The photo on top is indeed gumby, turned on his side it looks like.

When I was looking at this last night, it seemed as though, based on where the drops of moisture appear on the thunbnail (which does not appear anywhere when I view the page in Firefox), it was probably Gumby's right hand, cropped with the image upside-down. Then again, I'm little inclined to check again.

I'm mildly amused by all the dot-anchored links at the top that are password-protected. Because, you know, if I want to organize files, I always put the cabinet out on the sidewalk with a sign on it saying "IMPROTNT FLIES" and then safeguard the key.

Does anyone have any idea who DJT is? I don't mean a name, I don't want to out him, but I wonder whether he is associated with Burzynski in any way, if he has had a relative 'cured' by Burzynski, or if is he is just a concerned citizen, as it were.

Whoever he is, he seems to have put a gargantuan effort into producing an enormous amount of evidence that he has a somewhat tenuous grip on reality. Gumby indeed. Truly bizarre.

By Krebiozen (not verified) on 26 Nov 2013 #permalink

Does anyone have any idea who DJT is?

Orac knows...I'm pretty sure I remember him saying he had a pretty good idea, at least.
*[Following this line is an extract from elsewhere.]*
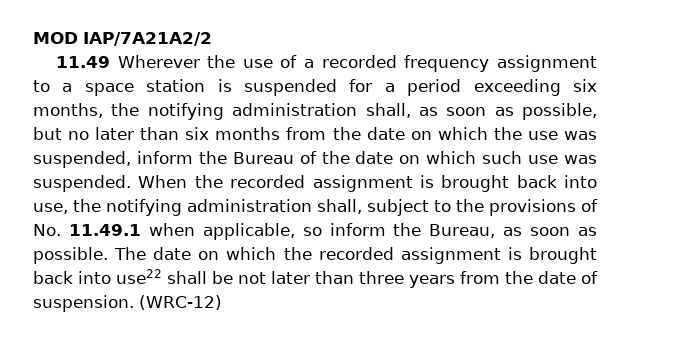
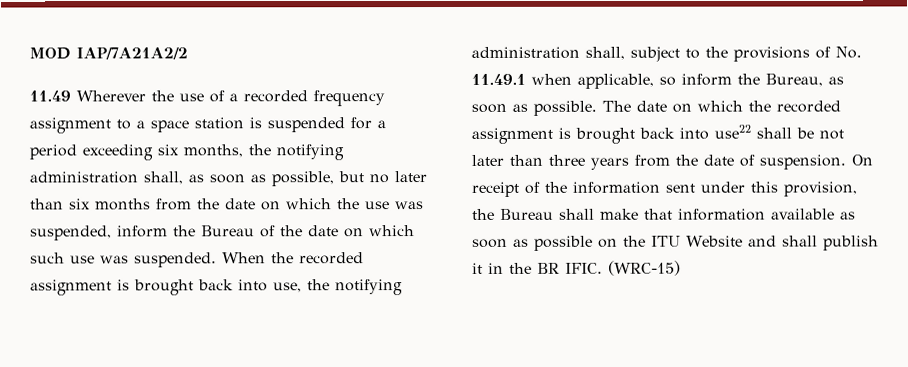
[139,295,222,310] (WRC-12) -> [851,154,873,166] [471,181,858,197] [472,208,856,221] [472,235,879,251] [472,260,681,276] On receipt of the information sent under this provision, the Bureau shall make that information available as soon as possible on the ITU Website and shall publish it in the BR IFIC. (WRC-15)

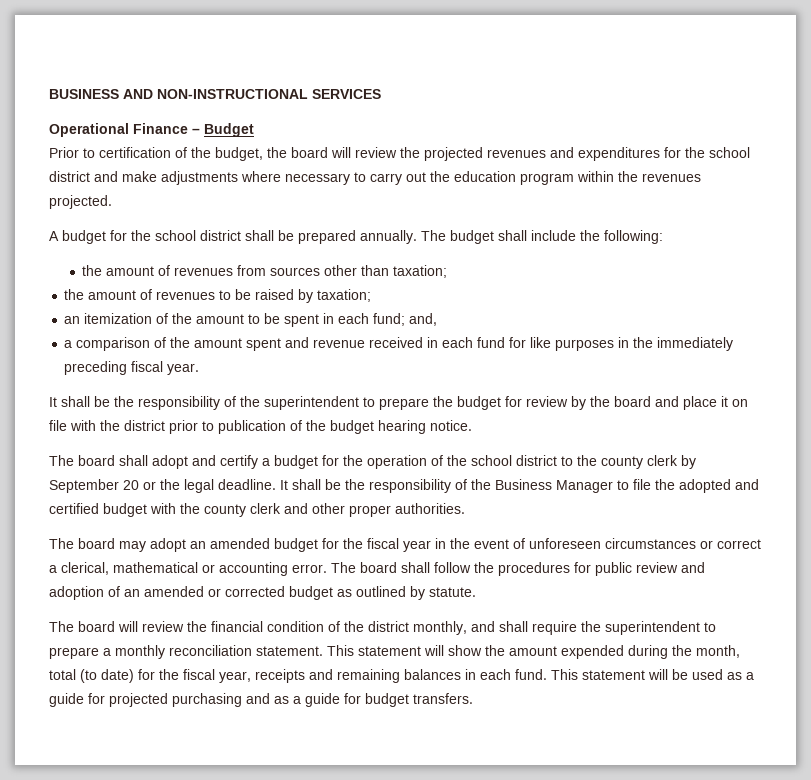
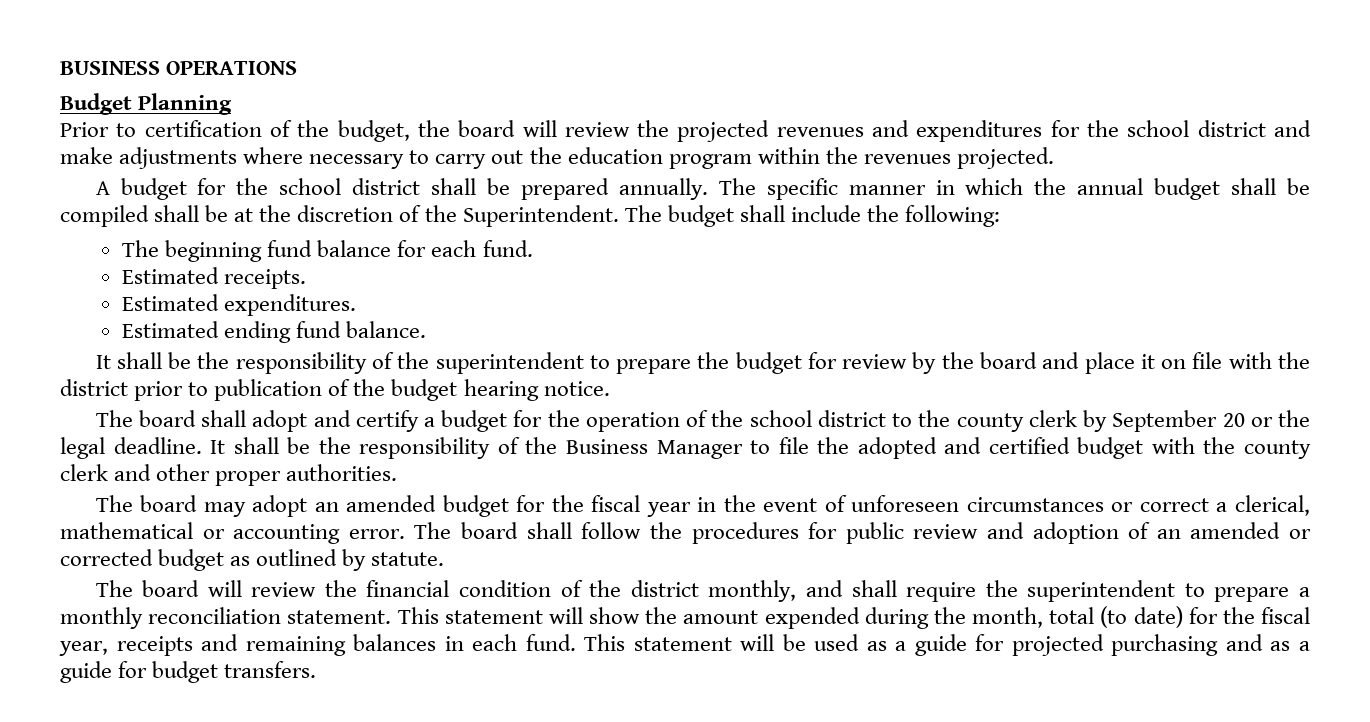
[123,89,381,99] [49,123,200,137] AND NON-INSTRUCTIONAL SERVICES // Operational Finance – -> [166,61,298,75] OPERATIONS //
(254, 130) none -> [138,93,233,115] Planning
(446, 235) none -> [766,178,1310,200] [60,205,662,227] specific manner in which the annual budget shall be compiled shall be at the discretion of the Superintendent. The
[82,265,448,278] [64,289,372,303] [64,313,438,327] [64,337,734,351] [64,361,200,375] the amount of revenues from sources other than taxation; // the amount of revenues to be raised by taxation; // an itemization of the amount to be spent in each fund; and, // a comparison of the amount spent and revenue received in each fund for like purposes in the immediately preceding fiscal year. -> [122,240,533,262] [122,267,307,289] [122,294,357,316] [122,321,427,343] The beginning fund balance for each fund. // Estimated receipts. // Estimated expenditures. // Estimated ending fund balance.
Oh dear! There I was, on tenterhooks overnight, fearing that I may have brought Respectful Insolence into some kind of dreadful disrepute.*

Granted, I had tried to make a weak joke about Suzanne Somers' handing out medical advice - but I cannot fathom why pointing out an instance of dodgy clinical protocol should earn one an entire blog post, particularly as nobody else on the thread even responded to it. Clearly, my stupidity & lack of experience in that particular field must be to blame.**

Now, I had intended to avoid providing more fodder for my new friend but I agree with Krebiozen - I have to wonder at his motivation(s)?

*Sarcasm
**Searing sarcasm tinged w/ bemusement

By AntipodeanChic (not verified) on 26 Nov 2013 #permalink

This may come through twice, as the first was given a "you're posting comments to quickly" error.

I didn't even realize those dots on the top were links. Odd.
I do wonder what he thinks he's accomplishing with his rhetoric. The only thing I can really make out is that he is a Burzynski supporter, as Kreb mentioned above, but surely he can't believe anyone on the same side considers him a legitimate ally when he posts all that mess. I will note that the about section is a bit more readable. I wonder if all this talk will open the gates for him here. Are he and his various iterations banned? I forget.